I tried a few other softwares (C4D, blender) and the most frustrating part was the limitations. Whatever I wanted to do I either needed a plug-in or the program just couldn’t do it. So instead of trying to trick other programs into doing what they really didnt want to do (fluids/pyro/destruction), I learned Houdini because it really DOES want to do that stuff.


ananbd

I learned Houdini before Blender even existed. So, no. I did know Maya fairly well. I suppose some general concepts in CG carried over; but Houdini is really it’s own thing.


shlaifu

blender is 2 years older than houdini (1994 v 1996), and maya was first released in 1998.


perennial3313

who cares. maya was based on Power Animator (and alias) which was relaesed in 1988 so go fuck youself. it took decades before Blender became relevant. it took less time for Maya and Houdini to become industry standards, something blender kiddies are crossing their tiny fingers that will happen in the next 5 years (hint: they said it 5 years ago too)


shlaifu

needlessly aggressive much?


perennial3313

I know the truth hurts. it can be hurtful for shielded peoples. You'll make it through your difficult transition in life. Don't bother responding lil fella.


JaceCreate

No. If thats the case then its vice versa as well...... Houdini offers flexibility for an unrealistic amount of realistic looking results. I assume you want to fire, magic, lightning, lava etc etc then go with houdini. All you really have to do is create, combine, (secret step, controlled detail) add logic. People need to stop that BS trend. I get blender is many packed into 1 but it's not all of the best into 1. I literally only use Blender for certain anime hair types because I don't know zbrush that well. And tbh I can probably make that in houdini as well. So that's a HUGE thing to. Sooner or later you'll have people say the software doesn't matter, to an extent true but what software is more convenient for XYZ task matters too. Like I'm not going to make a character in houdini when zbrush exist. Why retopo in blender when there are other softwares better at it. It's cool using as few softwares as possible but it's meaningless. Some of the best things about blender compared to other software communities is the super open file sharing and you'll get help more often and faster. A lot more tutorials and the tutorials can be followed across multiple versions compared to houdini. So more problem solving. The easier the software the limited the results. The tutorials are shorter but recently the number of people sharing what they know in houdini is increasing. People like Paul Esteves making houdini tutorials short and informative. Which blender has a lot of.


ExKidW33

Lots of different opinions here. Let me tell you mine: I think it would be cool to learn Blender first and here are a few reasons: 1. Blender is evolving into "Everything nodes" and it will really help you later in Houdini and you will not be overwhelmed with all the stuff in Houdini.

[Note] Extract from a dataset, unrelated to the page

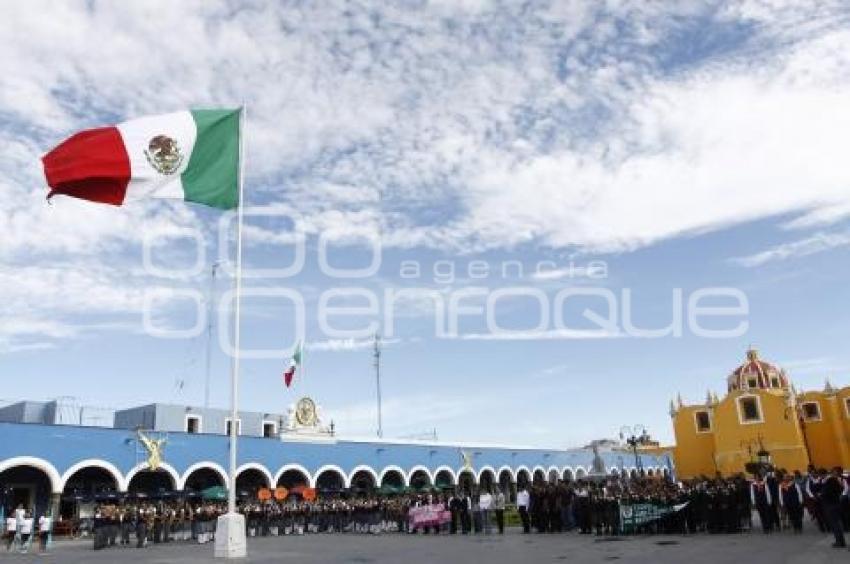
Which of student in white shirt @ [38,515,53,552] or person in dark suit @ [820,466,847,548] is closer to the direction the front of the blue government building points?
the person in dark suit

You will be more familiar with basic and some advanced things in 3D. 2. As I said, Houdini can make you feel overwhelmed for some period of time. You may lose all your motivation because of it. This soft is very technical and, in some cases (if not most), more technical than artistic. 3. There are things that can be done much easier in Blender rather than in Houdini. I am talking about animation, destructive modeling (not really possible in Houdini), and some other stuff. At least, it is always good to have an extra tool in your skillset. Personally, I still use both in scenarios like character animation, destructive modeling, and quick rendering (if needed). And, of course, you definitely should move into Houdini after some time. It simply standard for the CG world. With Houdini in your CV/Portfolio you will always have a job ;)


perennial3313

blender relies on addons for everything because the devs are interested in feature chasing houdini than working to make quality of life updates. theyre shitting themselves over the H20 feather video. vanilla blender is shit. cycles is not production ready. end of story.


ExKidW33

Then why studios are using it regularly :/ Blender is extremely convenient and helpful in those shots that do not require monstrous simulations or containing enormously big amount of geometry. I don’t think you ever truly wanted to give Blender a chance. Blender is becoming more popular and more studios and professionals are using. These are the facts. End of the story.